The Optical Internetworking Forum (OIF) added two more implementation agreements to its roster of 10-Gbit/sec very-short-reach (VSR) interface approaches. One is a 4-fiber interface based on parallel optics and the other is a serial approach for multimode fiber. The two new implementation agreements join a pair of VSR interfaces announced this past January (see Lightwave, February 2001, page 1).

The first of the two new interfaces, dubbed OIF-VSR-03.0, "Very Short Reach OC-192 Four Fiber Interface Based on Parallel Optics" (VSR-3) uses eight of the 12 fibers in a 12-ribbon multimode-fiber cable. Four 50-micron multimode fibers carry 2.5-Gbit/sec streams in each direction, leaving four fibers in the ribbon cable unused. Vertical-cavity surface-emitting lasers (VCSELs) operating at 850-nm will provide the horsepower to support transmission distances of 300 m.

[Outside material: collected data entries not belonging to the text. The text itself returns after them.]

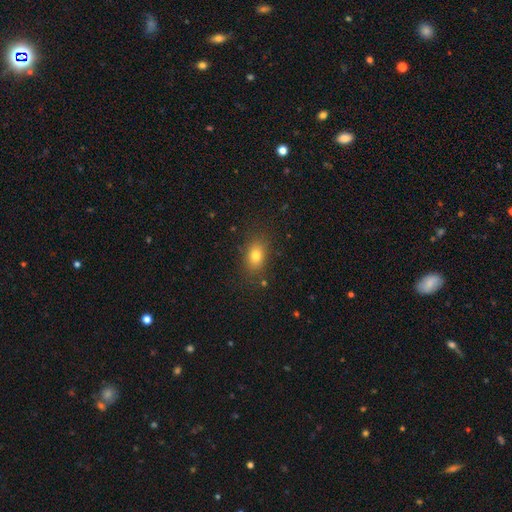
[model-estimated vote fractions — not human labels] smooth_or_featured: smooth (p=0.79) [alt: star or artifact p=0.11]
how_rounded: in between (p=0.78) [alt: round p=0.19]
merging: none (p=0.81) [alt: minor disturbance p=0.13]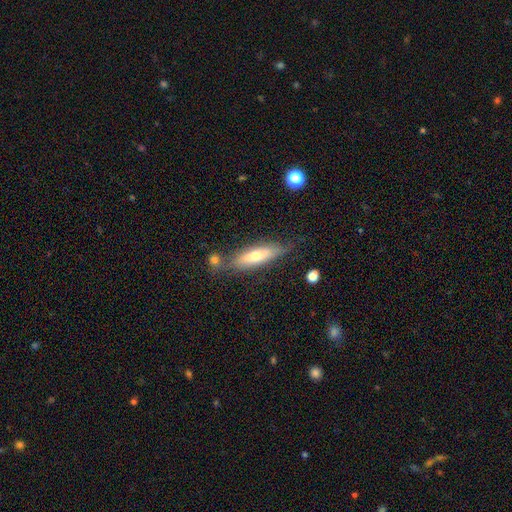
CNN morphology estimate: Smooth or featured?
  - smooth: 53% *
  - featured or disk: 39%
  - star or artifact: 7%
How rounded?
  - cigar-shaped: 68% *
  - in between: 30%
  - round: 2%
Merging?
  - none: 72% *
  - minor disturbance: 17%
  - merger: 6%
  - major disturbance: 4%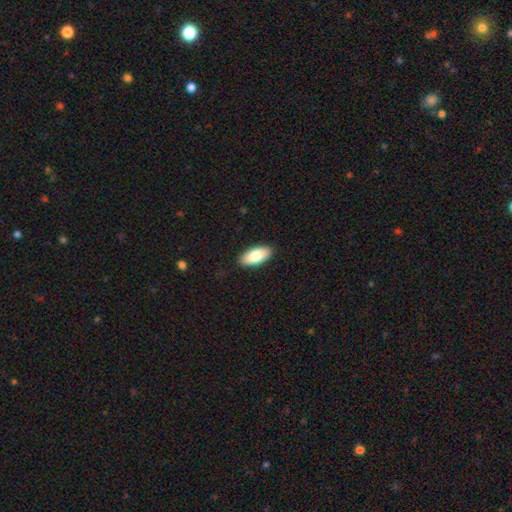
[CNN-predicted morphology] Smooth or featured?
  - smooth: 82% *
  - featured or disk: 12%
  - star or artifact: 6%
How rounded?
  - in between: 91% *
  - cigar-shaped: 7%
  - round: 2%
Merging?
  - none: 89% *
  - minor disturbance: 8%
  - major disturbance: 2%
  - merger: 1%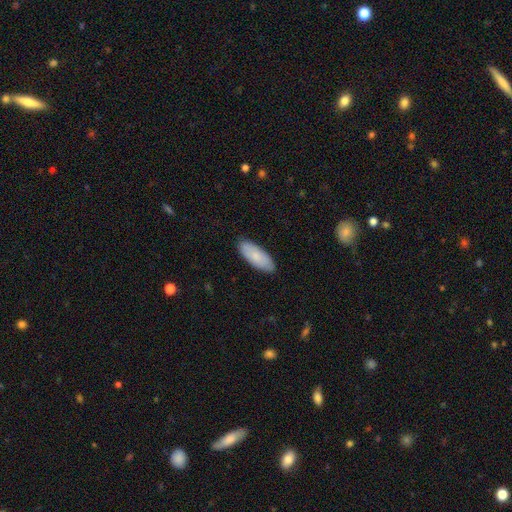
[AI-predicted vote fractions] Smooth or featured: smooth — 82% (featured or disk — 13%)
How rounded: in between — 78% (cigar-shaped — 20%)
Merging: none — 87% (minor disturbance — 10%)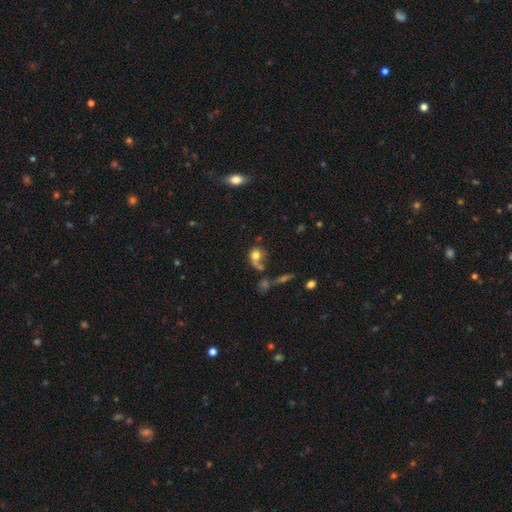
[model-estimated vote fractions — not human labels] smooth 69%, featured or disk 19%, star or artifact 12%. Down the decision tree: how rounded — round (66%); merging — none (33%).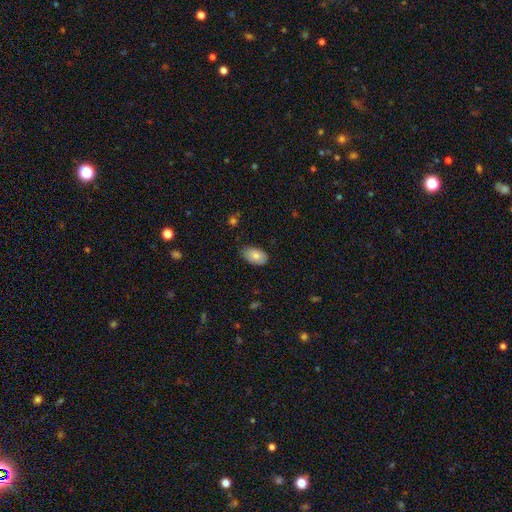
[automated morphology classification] Overall: smooth (82%). How rounded: in between (93%). Merging: none (76%).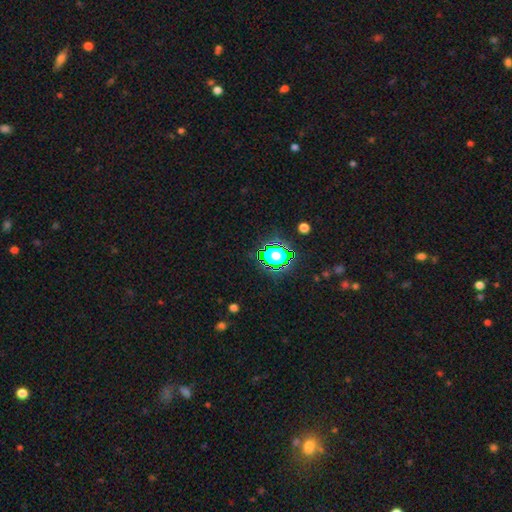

The technique is designed to enable the mapping of the OC-192 frame onto the optical link without bandwidth expansion or overwriting of the SONET overhead bytes. The OIF points out that ANSI Fibre Channel and Infiniband industrial consortium working groups are also pushing toward four-channel approaches at similar speeds, optical power, and jitter link budgets.

VSR-3 is the second OIF implementation agreement to operate using parallel optics. VSR-1 uses all 12 fibers in a 12-ribbon cable; 10 fibers transport 1.25 Gbits/sec apiece, one carries CRC error-detection codes, and the final fiber carries parity of the 10 data fibers. Unlike VSR-3, however, VSR-1 calls for 62.5-micron multimode fiber and attempts to build on technology developed for Gigabit Ethernet applications.

Meanwhile, the new OIF-VSR-04.0, "Serial Shortwave VSR OC-192 Interface for Multimode Fiber" (VSR-4), mirrors the 10-Gbit/sec 850-nm VCSEL approach now under review as part of the IEEE 802.3ae 10-Gigabit Ethernet standards process. Like VSR-3, VSR-4 also calls for 50-micron multimode fiber but supports link distances of only 85 m over "typical" fiber of that type. With 2,000-MHz-km high-bandwidth multimode fiber, the link distance increases to 300 m. In addition to the single 850-nm VCSEL at the transmit end, the standard calls for a single PIN photodiode at the receive end.

Rounding out the quartet of approaches is VSR-2, a 1,310-nm serial approach over singlemode fiber that supports links of 600 m.

The VSR interfaces seek to provide a method to link major systems within a central office or point of presence that is more cost-effective than the traditional SONET/SDH approaches now common. According to the OIF, the variety of implementation agreements reflects the organization's desire to meet the various needs of carriers as well as the maturity of different technologies.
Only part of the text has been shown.